Tomorrow it will be thirty seven years since Raymond McCreesh lost his life in the H Blocks of Long Kesh after 61 days of hunger-strike, and on that same tragic day when Republicans tried to absorb the sheer ruthlessness of Thatcher’s government’s indifference to the loss of another young Republican life, Patsy O’Hara another young volunteer would succumb to the horrors of the strike that night.

Ray McCreesh was nineteen when he was arrested after an ambush on British soldiers near Beleek in South Armagh in 1976.

After nine months on remand he was sentenced in a non-jury Diplock court in March 1977. Ray spent four years on the blanket after refusing to wear the prison uniform. The one and only prison visit he would take during that time was to inform his parents he was going on hunger strike.

When Ray McCreesh was arrested in June 1976 Gardiner’s recommendations to phase out the overt policy of internment and special category status were well under way.

Under this new policy a situation which was recognised as political prior to March 1st 1976 effectively became criminal through legislation, this would mean that despite the fact that the individual and the collective characteristics of the prisoner remained the same the idea that a political motivation existed was being reframed.

In many ways there was surreal feeling about the events as they unfolded around us 37 years ago, few of us, whether it was in the prisons, in call houses or protesting on the streets could ever have realised the extent or the gravity of the sacrifice that was about to unfold.
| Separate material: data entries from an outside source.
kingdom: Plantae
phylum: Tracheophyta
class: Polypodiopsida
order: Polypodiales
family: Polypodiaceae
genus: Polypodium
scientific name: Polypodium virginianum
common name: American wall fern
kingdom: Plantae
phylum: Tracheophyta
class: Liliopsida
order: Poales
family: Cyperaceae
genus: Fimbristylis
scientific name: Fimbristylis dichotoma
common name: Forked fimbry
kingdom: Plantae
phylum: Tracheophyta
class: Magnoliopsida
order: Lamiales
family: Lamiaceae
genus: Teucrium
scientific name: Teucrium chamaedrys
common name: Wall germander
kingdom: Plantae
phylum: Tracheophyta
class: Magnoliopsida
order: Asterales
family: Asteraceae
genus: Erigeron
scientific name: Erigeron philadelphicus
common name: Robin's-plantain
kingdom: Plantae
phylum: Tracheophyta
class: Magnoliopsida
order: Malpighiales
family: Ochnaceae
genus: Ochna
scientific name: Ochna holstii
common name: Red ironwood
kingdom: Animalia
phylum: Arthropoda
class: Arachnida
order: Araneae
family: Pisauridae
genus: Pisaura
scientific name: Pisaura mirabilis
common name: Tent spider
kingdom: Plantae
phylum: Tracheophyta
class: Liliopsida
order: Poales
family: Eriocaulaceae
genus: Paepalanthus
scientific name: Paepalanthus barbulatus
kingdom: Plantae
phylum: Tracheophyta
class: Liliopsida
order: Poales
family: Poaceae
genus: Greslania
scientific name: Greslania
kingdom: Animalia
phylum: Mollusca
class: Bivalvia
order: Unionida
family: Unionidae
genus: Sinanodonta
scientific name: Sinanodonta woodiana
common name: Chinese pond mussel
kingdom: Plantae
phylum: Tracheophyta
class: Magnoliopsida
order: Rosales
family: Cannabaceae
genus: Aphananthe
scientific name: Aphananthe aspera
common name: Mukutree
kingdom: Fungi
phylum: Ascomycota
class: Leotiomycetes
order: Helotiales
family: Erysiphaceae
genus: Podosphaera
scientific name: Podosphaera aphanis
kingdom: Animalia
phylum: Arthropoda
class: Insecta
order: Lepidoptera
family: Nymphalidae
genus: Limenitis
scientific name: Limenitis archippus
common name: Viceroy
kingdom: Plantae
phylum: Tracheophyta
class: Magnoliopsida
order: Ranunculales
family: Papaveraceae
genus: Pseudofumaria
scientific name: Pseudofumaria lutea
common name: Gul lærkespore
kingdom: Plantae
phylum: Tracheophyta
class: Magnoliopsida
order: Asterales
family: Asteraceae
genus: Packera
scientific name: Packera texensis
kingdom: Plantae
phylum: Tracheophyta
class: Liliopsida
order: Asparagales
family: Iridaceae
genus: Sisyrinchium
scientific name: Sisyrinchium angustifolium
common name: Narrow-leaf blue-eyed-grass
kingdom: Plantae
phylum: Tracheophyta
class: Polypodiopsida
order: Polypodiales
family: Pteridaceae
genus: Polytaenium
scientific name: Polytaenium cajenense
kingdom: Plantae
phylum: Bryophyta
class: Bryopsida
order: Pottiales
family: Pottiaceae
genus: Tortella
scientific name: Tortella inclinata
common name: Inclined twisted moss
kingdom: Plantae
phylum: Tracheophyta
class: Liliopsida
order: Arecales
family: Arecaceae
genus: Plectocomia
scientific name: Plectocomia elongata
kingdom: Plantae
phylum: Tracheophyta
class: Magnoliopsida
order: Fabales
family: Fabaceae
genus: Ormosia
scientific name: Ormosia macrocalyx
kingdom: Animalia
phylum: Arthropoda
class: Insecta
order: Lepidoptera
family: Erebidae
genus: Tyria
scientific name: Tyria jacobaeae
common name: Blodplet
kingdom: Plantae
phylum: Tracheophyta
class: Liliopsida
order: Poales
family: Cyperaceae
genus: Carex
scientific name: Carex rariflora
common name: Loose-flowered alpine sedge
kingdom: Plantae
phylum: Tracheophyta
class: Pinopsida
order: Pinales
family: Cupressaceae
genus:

In the prisons our days and nights seemed to be defined by the next hourly news bulletin, yet usually even when the slightest glimmer of hope came it would be overshadowed quickly by despair and that feeling of helplessness.

On the streets the Republican movement and people from various shades waged a campaign to highlight the horror of the Brits pursuit to criminalise the campaign in the North, the latter sometimes barefooted and wrapped in blankets, the former by any given means.

Criminalisation was the process that would replace militarisation and when Republicans were suitably tarnished we would then reach the ultimate goal of normalisation.

The only problem with that was and is, that irrespective through which mouth the policy of Gardiner is being spouted or regurgitated the Republican psyche is always conditioned to resist it.

When Ray McCreesh lost his life after 61 days on hunger strike he joined the ranks of IRA volunteers who were determined that their people would be free from the shackles of British occupation and that Irish Republicans would never again be stigmatised or criminalised, and for that we owe him a debt of honour.

Beir Bua Ray McCreesh. Go Raibh Maith agaibh.